[PRESSE] Dada Africa

En charge de la rédaction du hors-série de L’Objet d’art n°118 consacré à l’exposition « Dada Africa. Sources et influences extra-occidentales » présentée à l’Orangerie à Paris à partir du 17 octobre 2017.

Aperçu du numéro ici.

L’importance des arts extra-occidentaux sur le mouvement Dada a été peu étudiée. En coopération avec le musée Rietberg de Zurich et la Berlinische Galerie de Berlin, le musée de l’Orangerie propose à travers ce prisme une passionnante relecture du dadaïsme. En un foisonnant parcours (300 pièces), tracts, poèmes, photographies et masques africains se mêlent aux peintures, costumes bariolés, bijoux, marionnettes, collages et tapisseries de Jean Arp, Hannah Höch, Marcel Janco ou Sophie Taeuber.

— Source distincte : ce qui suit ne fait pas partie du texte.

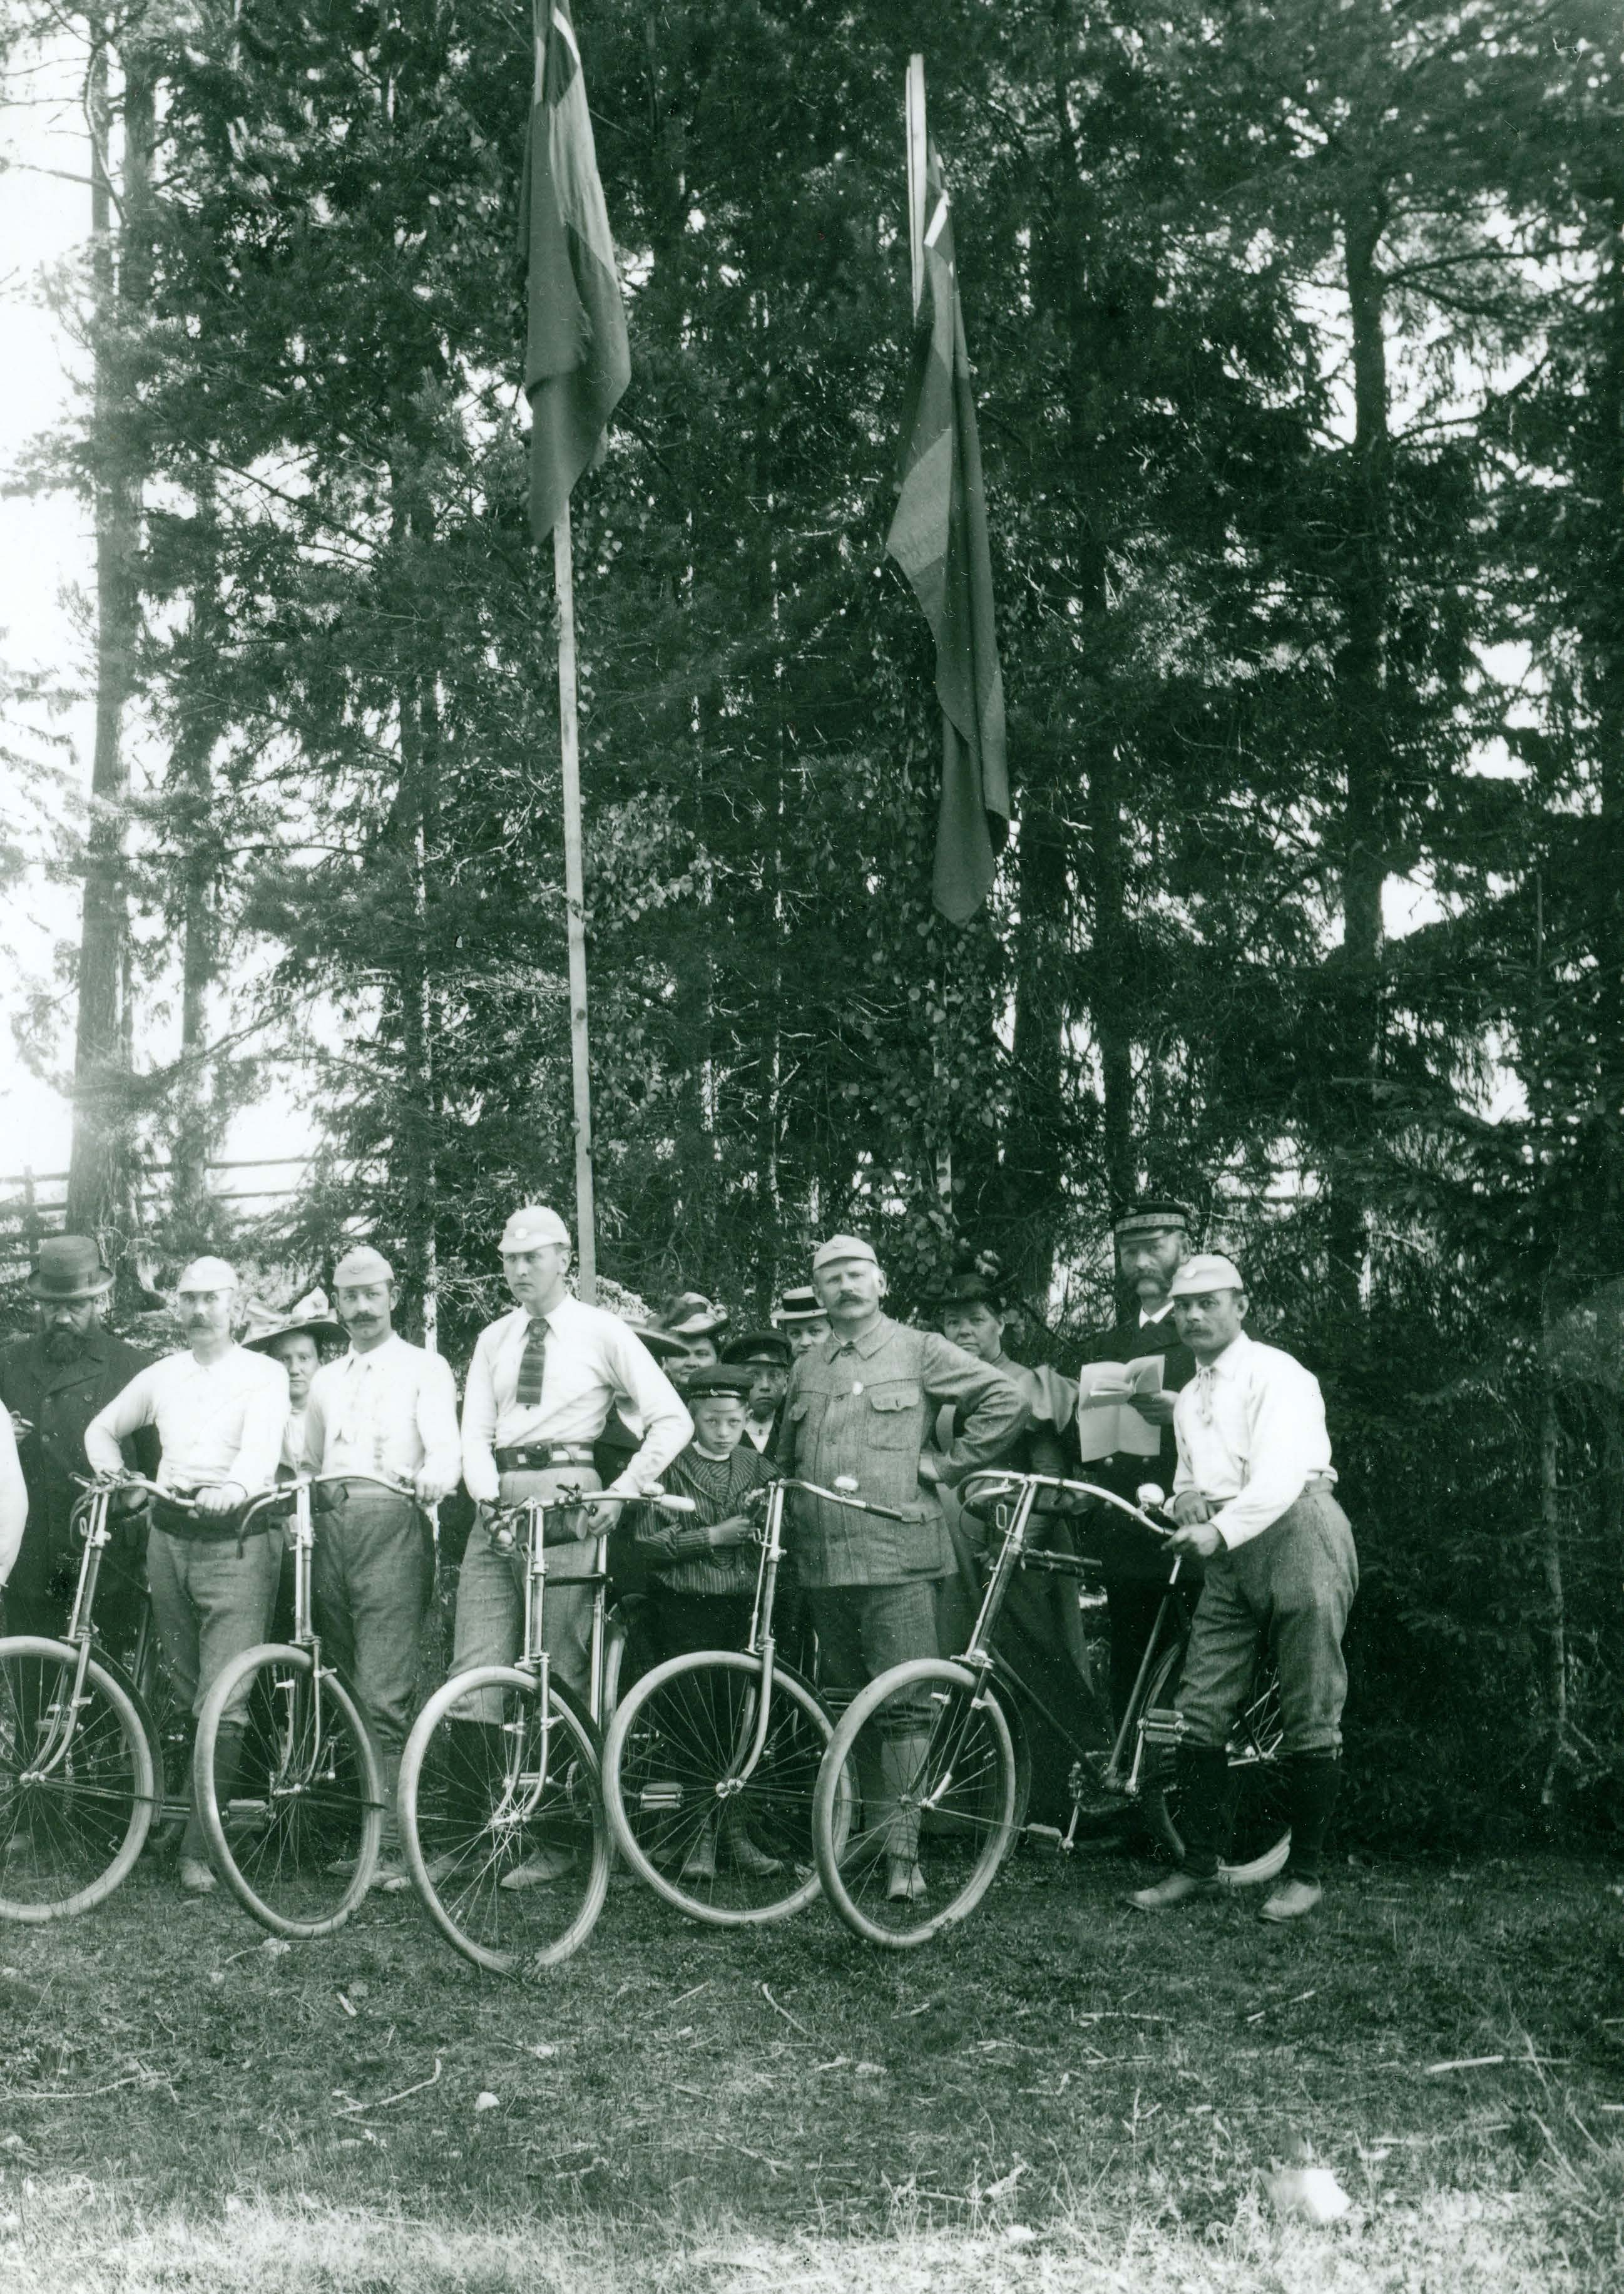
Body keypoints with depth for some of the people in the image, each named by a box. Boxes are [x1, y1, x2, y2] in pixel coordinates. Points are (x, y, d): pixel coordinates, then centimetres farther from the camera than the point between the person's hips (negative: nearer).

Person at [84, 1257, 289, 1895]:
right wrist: (116, 1478, 10)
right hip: (169, 1536, 5)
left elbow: (261, 1448, -16)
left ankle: (200, 1849, -9)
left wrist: (234, 1489, -36)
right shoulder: (161, 1376, 16)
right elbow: (102, 1430, 29)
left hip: (237, 1539, -5)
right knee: (184, 1697, 9)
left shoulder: (263, 1374, 1)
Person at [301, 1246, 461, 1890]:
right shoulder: (325, 1380, 26)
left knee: (384, 1698, -13)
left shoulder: (425, 1368, 9)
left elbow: (445, 1449, -5)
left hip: (393, 1527, -5)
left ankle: (391, 1847, -14)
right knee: (347, 1692, 5)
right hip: (331, 1529, 5)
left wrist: (431, 1480, -27)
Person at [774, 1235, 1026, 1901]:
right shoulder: (806, 1368, 17)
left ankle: (903, 1850, -7)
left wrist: (946, 1462, -4)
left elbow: (1005, 1401, -4)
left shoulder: (918, 1351, 2)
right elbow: (787, 1458, 31)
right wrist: (786, 1505, 16)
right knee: (840, 1705, 10)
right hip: (823, 1562, 5)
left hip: (898, 1558, -5)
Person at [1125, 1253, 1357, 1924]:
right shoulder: (1190, 1398, 21)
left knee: (1309, 1718, -4)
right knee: (1200, 1712, 1)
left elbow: (1280, 1476, -18)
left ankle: (1303, 1874, 4)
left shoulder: (1276, 1375, -5)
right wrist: (1184, 1499, 5)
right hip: (1229, 1551, 8)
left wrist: (1221, 1530, -29)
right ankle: (1199, 1866, 8)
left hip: (1295, 1532, -7)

Hans Arp, Collage, 1920. Galerie Natalie Seroussi. Photo courtesy Galerie Nathalie Seroussi © adagp, Paris 2017

ARTICLES
« Du noir puisons la lumière », entretien avec les commissaires de l’exposition Cécile Debray et Cécile Girardeau
Dada introduction, une présentation de la problématique de l’exposition, ainsi que de l’anti-mouvement qu’est dada dans ses grandes lignes, notamment dans son lien à la philosophie de Nietzsche.
Dada performance, ou comment le Cabaret Voltaire constitue le cœur de l’attitude et de la pensée dadaïstes, tremplin pour le développement du paradigme de la performance qui ne cessera par la suite de jouer un rôle de premier plan dans l’art, et ceci, jusqu’à aujourd’hui
Accessoires. La pratique de la performance implique l’usage d’objets pour décorer le corps et l’espace scénique, accompagner les mouvements et les sons, susciter des images et des émotions.
Musique et poésie. Dans un esprit nietzschéen, les dadaïstes assimilent les arts visuels à l’apollinien, à l’art de la mesure et de la beauté prôné par l’idéal classique. Contre la prédominance de ce modèle, la révolte dada initie un nouveau départ à partir d’un noyau dionysiaque composé de musique et de poésie. Musicalité, rythme, jeu sur le signifiant, pulsion, excès, humour, provocation deviennent les moteurs d’un faire artistique construit sur la performance.
Danse et mouvement. Au même titre que la poésie et la musique, et parce qu’elle libère l’expression en passant directement par le corps, la danse est un agent essentiel dans l’élaboration d’une contre-culture dada salvatrice, dionysiaque, venue se nourrir à la source « primitive » de l’art.
Dada Africa. Le regard porté en Europe sur les arts africains, océaniens et amérindiens se construit, en ce début du XXe s., à travers des objets culturels nouveaux. Expositions universelles, quotidiens illustrés relayant l’actualité des colonies, cartes postales, romans d’aventures ou récits de voyage, et surtout l’émergence de musées d’arts premiers nourrissent mythes et imaginaire du lointain.
Paul Guillaume. Portrait du célèbre collectionneur parisien, précurseur de la diffusion en Europe et aux États-Unis de l’art africain. Il joue un rôle de passeur pour certains artistes dada.
Dada fusion. Par-delà leurs contradictions, les dadaïstes ne cessent de fusionner non seulement les idées et les cultures, mais aussi les formes et les matières, les textes et les images, les rêves et la réalité. Alliant le hasard à la nécessité, l’animé et l’inanimé, cette méthode d’expérimentation s’exprime tout particulièrement dans les photomontages, les collages et les films dada.
Jean Arp et Sophie Taeuber. Subtile équilibre entre géométrie et vie, l’œuvre plastique et dansé de Taeuber joue rigoureusement mais librement avec les formes et les couleurs, tandis qu’Arp se tourne vers un biomorphisme de plus en plus affirmé, mêlant l’abstrait et le concret, l’animé et l’inanimé, le minéral et le végétal.
Hannah Höch et Raoul Hausmann. Importé de Zurich par son fidèle émissaire Huelsenbeck, Dada ouvre en 1918 à Berlin un nouveau chapitre de son histoire. C’est sur la scène berlinoise révolutionnaire qu’évoluent Höch et Hausmann, dont les œuvres incarnent l’atmosphère historique houleuse: tandis que l’Empire allemand agonise, une révolution échoue et la République de Weimar est proclamée.
Post-Dada. Par son éclectisme, Dada a rendu possible un éventail hétéroclite de filiations. Son « anti-art » libérateur, sa propension à l’hybridation des genres et des formes, ainsi que sa démarche transgressive n’ont cessé d’inspirer les artistes. La définition même de l’activité artistique s’en est trouvée profondément transformée.